Who Wrote That Flynn Tweet, Trump or Dowd? It Hardly Matters—Both Answers Are Horrible for Trump
And now Dowd is saying that by definition, a president can’t obstruct justice. Pretty sure there are some people out there who’d beg to differ.
President Trump believed that then-national security adviser Michael Flynn probably told the FBI the same lies that he told Vice President Mike Pence.
In journalism, we are taught to avoid using too many words like “believed” and “probably,” but this is the only way to describe the latest spin coming from Donald Trump’s personal lawyer. It is meant to clean up a much less nuanced tweet Trump sent, saying he had to fire Flynn “because he lied to the Vice President and the FBI.”
Trump’s personal lawyer, John Dowd, had already taken the blame for drafting the tweet. But now, according to The Washington Post, Dowd is also saying that “Trump knew generally that Flynn’s account to the FBI and Pence (his claim to have never spoken with then-Russian ambassador Sergey Kislyak about sanctions) were similar…”
Pardon me if I don’t see how this latest revelation helps Dowd’s client. Even with this new explanation, we are left with the impression that Trump assumed Flynn had committed a felony. That didn’t stop Trump from pressuring then-FBI director James Comey to go easy on him—or from firing Comey when he didn’t.
I’m no legal scholar, but the distinction that Trump believed something as opposed to knowing it might not quell the allegations that he obstructed justice.
Perhaps this is why Dowd is now telling Axios that “the president cannot obstruct justice.” (Or, as Richard Nixon said, “When the president does it, that means it’s not illegal.”)
Is it just me, or would Trump be better off if John Dowd quit talking? Honestly, I’m not sure which constitutes the greater potential liability, John Dowd’s comments to the media or Trump’s Twitter feed.
It is, perhaps, worth restating the obvious: This potentially damning information wouldn’t even be known had Donald Trump not voluntarily injected it into the public sphere. This is a pattern.
Federal judges have cited Trump’s tweets about a “Muslim ban” as an excuse to challenge his original travel ban executive order. One Maryland district court cited a particularly offensive Trump tweet when rendering his decision: “Particularly where, in August 2017, President Trump tweeted a statement that a method hostile to Islam — shooting Muslims with bullets dipped in pig’s blood — should be used to deter future terrorism, there is no record of public statements showing any change in the president’s intentions relating to a Muslim ban,” he concluded.
Even if you believe a president should be afforded wide latitude in matters involving national security and immigration, it is obvious that Trump’s tweets complicate his own stated goals. After Trump criticized his own Justice Department for drafting a “watered down” version, George Conway, a respected attorney, an ostensible Trump supporter, and the husband of Kellyanne Conway, tweeted his disapproval.
Conway also told NBC News that “the point cannot be stressed enough that tweets on legal matters seriously undermine the administration’s agenda and president, and those who support him, as I do, need to reinforce that point and not be shy about it.”
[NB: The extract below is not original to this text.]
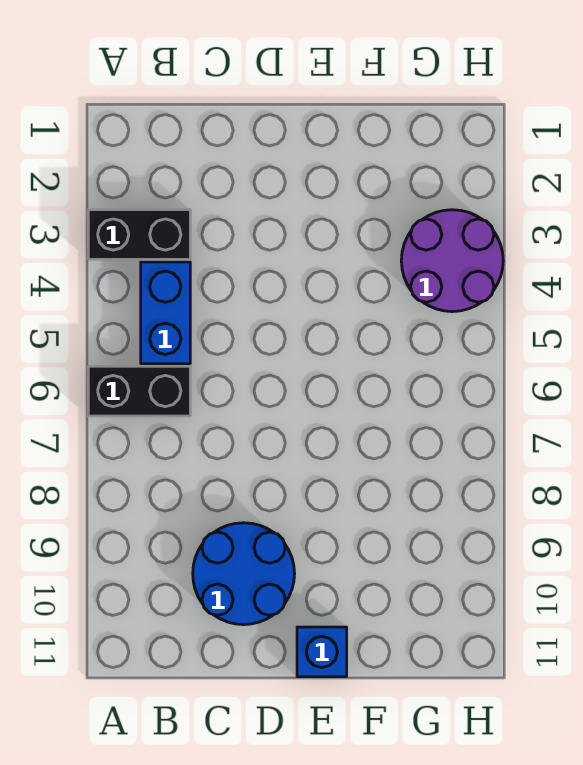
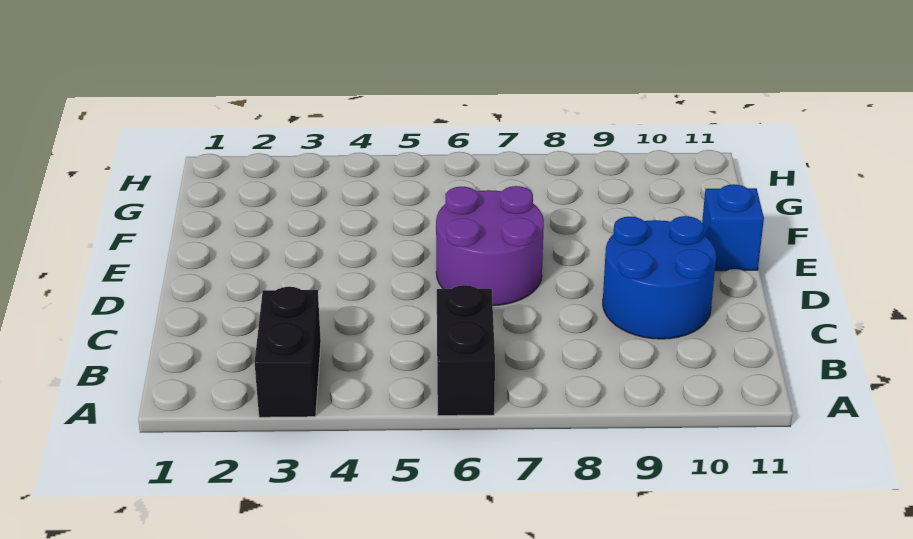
blue brick B4:B5 level 1 -> none
purple round brick G3:H4 level 1 -> purple round brick D6:E7 level 1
Another example: After a terrorist plowed over pedestrians on a bike path in New York City this past Halloween, Trump also took to Twitter. “He killed 8 people, badly injured 12. SHOULD GET DEATH PENALTY!” Trump averred. It has been suggested that this will make it less likely that the suspect will receive the death penalty, because it could be seen as an attempt to influence the court or a jury pool.
That same day, a federal judge temporarily blocked Trump’s transgender military ban, based at least partly on his tweets.
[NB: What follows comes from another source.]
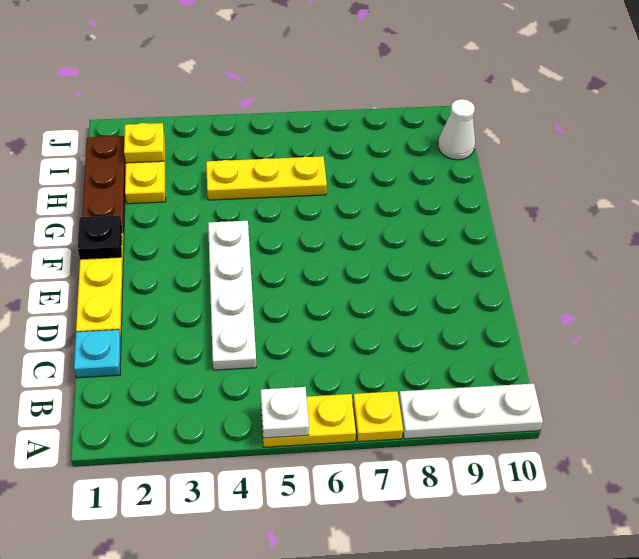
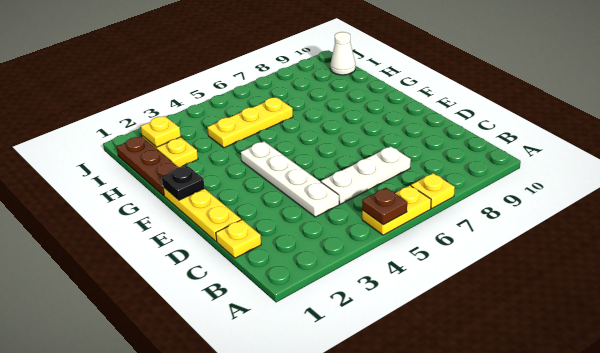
white plate A5 level 2 -> brown plate A5 level 2
white plate A8:A10 level 1 -> white plate C5:C7 level 1
cyan plate C1 level 1 -> yellow plate C1 level 1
There are plenty of arguments for why Trump should step away from his smartphone, but the most compelling might just be that he inadvertently creates legal problems for the causes he advocates—and for himself.
“I would just say this with the president: There’s an ongoing criminal investigation,” Sen. Lindsey Graham said on Face the Nation. “You tweet and comment regarding ongoing criminal investigations at your own peril.”
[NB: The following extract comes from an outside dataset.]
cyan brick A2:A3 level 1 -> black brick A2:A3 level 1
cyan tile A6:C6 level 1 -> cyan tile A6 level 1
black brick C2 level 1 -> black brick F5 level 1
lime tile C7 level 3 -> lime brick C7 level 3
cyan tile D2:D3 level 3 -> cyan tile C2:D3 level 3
This is also sure to spark a debate over whether things admitted to on Twitter constitute an official statement. Dowd is claiming that “A tweet is a shorthand.” But the White House has said that Trump’s tweets constitute “official statements.”
The new “a tweet is just a tweet” paradigm is a predictable argument to make when it becomes clear that the social network has become a net-negative—and yet, everyone knows the principal won’t abandon the medium. The only way to manage it is to suggest that Twitter doesn’t really count as speech.
In any event, this is where we have arrived. Observers have long warned that Trump’s tweets, while sometimes effective, were tremendously risky. Typically, the reasons cited involve public relations gaffes, as well as more serious concerns about roiling financial markets or inadvertently provoking an international incident. But it turns out that the greatest victim of Trump’s stream-of-conscious tweets clearly is Donald Trump himself. There is, at least, a chance that the “live by the tweet/die by the tweet” maxim might hold true—that information Trump voluntarily gave us, via a tweet about Mike Flynn, could be the thing that hands his political opponents their heretofore most potent weapon. Nothing would be more ironic.